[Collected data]

———

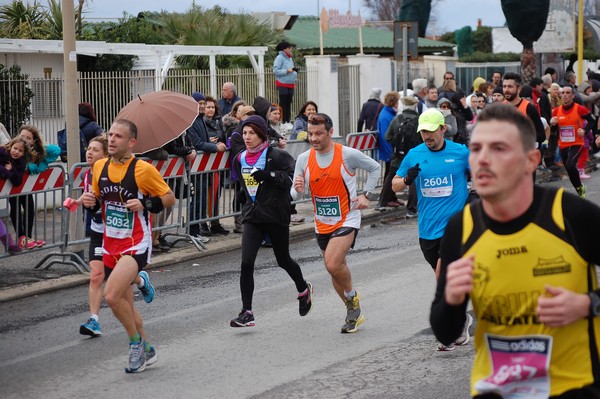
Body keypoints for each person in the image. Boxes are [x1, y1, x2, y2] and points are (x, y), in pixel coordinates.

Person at [431, 103, 600, 398]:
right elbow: (445, 332)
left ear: (530, 160)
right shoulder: (462, 227)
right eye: (477, 149)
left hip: (574, 387)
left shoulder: (570, 215)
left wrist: (588, 305)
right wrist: (451, 299)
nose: (483, 160)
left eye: (499, 149)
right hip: (495, 389)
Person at [82, 119, 175, 373]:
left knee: (111, 296)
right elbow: (98, 203)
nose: (111, 140)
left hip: (136, 243)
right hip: (110, 243)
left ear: (131, 142)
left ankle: (135, 345)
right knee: (127, 304)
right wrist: (88, 200)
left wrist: (145, 205)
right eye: (110, 135)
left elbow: (169, 197)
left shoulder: (142, 170)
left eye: (118, 137)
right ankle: (147, 348)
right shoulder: (99, 167)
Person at [292, 113, 381, 333]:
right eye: (311, 134)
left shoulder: (346, 154)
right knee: (335, 269)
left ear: (330, 133)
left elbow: (375, 168)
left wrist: (366, 194)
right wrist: (297, 189)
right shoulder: (304, 159)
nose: (314, 138)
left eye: (319, 134)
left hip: (347, 217)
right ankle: (353, 313)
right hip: (322, 222)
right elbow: (294, 193)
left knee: (332, 263)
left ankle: (352, 298)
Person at [391, 108, 471, 351]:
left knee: (442, 276)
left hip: (455, 227)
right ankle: (462, 314)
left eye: (431, 130)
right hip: (427, 230)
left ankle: (451, 327)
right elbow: (394, 185)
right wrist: (406, 180)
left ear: (443, 129)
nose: (426, 135)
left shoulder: (460, 153)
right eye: (423, 131)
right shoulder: (415, 155)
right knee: (447, 279)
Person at [229, 115, 313, 327]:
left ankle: (303, 289)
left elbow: (293, 180)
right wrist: (243, 194)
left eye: (251, 133)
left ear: (261, 135)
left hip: (276, 215)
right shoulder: (239, 158)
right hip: (253, 216)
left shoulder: (277, 156)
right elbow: (242, 181)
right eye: (244, 133)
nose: (247, 137)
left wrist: (270, 175)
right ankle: (247, 311)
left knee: (283, 259)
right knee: (246, 263)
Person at [75, 135, 156, 337]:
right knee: (96, 275)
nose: (89, 152)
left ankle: (140, 282)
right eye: (89, 149)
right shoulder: (88, 175)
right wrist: (82, 202)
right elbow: (94, 204)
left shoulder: (134, 171)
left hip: (125, 238)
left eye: (95, 150)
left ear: (105, 155)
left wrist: (141, 204)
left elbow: (164, 197)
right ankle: (94, 320)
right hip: (99, 232)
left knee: (120, 295)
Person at [10, 125, 60, 249]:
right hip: (13, 183)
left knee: (29, 207)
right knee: (15, 207)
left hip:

———

* [THE TASK]
Tell how many lines of the data include the word "ankle", without any other words.

* [TASK SOLUTION]
10